Re: OT: AARP
- From: Anne Vasquez <annevasquez@xxxxxxxxxxxxxxxxx>
- Date: Fri, 17 Feb 2006 18:23:41 GMT
No kidding. The area I moved from was, and still is, extremely economically depressed. Jobs are nearly nonexistent in the area, and the number of people on foodstamps and welfare is astronomical. It has become an area full of retirees, because ANY stable income, even SS, is a real plus. A house we bought there 17 years ago for $30,000 and let go for next to nothing when I left has now sold for $180,000. It's a tiny 2-bedroom, 1-bath house that's not even on a full lot. What's bringing up the cost of housing?
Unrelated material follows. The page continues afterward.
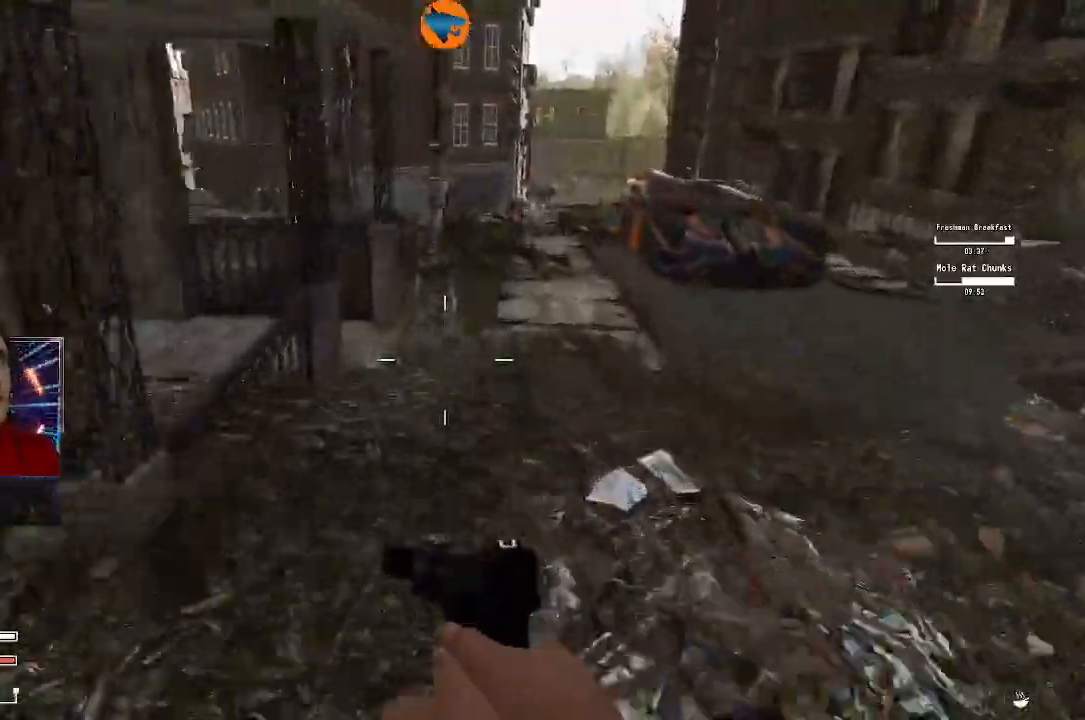
Gameplay with a controller (Xbox layout); each line is a JSON object with the inputs held at the frame after it. "events" lists button and stick changes between this image and that frame as [ms after this image, input, new state], when the widget could be followed in between.
{"buttons": [], "left_stick": "up", "right_stick": "center"}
I'm told the "charming town" has been discovered by people from California, etc. looking for vacation homes in the mountains. It's also filling up with Border Patrol agents and their families, as it's 7 miles from the Mexico border. I worry about the people who've lived there for a long time and wonder how long they're going to be able to afford to pay their property taxes.
Anne
LizzieB. wrote:
.
Large mortgages aren't about the McMansions, necessarily. They're about starter homes--and one contributor to that is that the housing prices in areas like California and the NE are so high that when they sell, they can buy in cash in other places. That makes the other places' housing costs go up because of demand.
That is not a controllable effect by an individual with a responsible budget.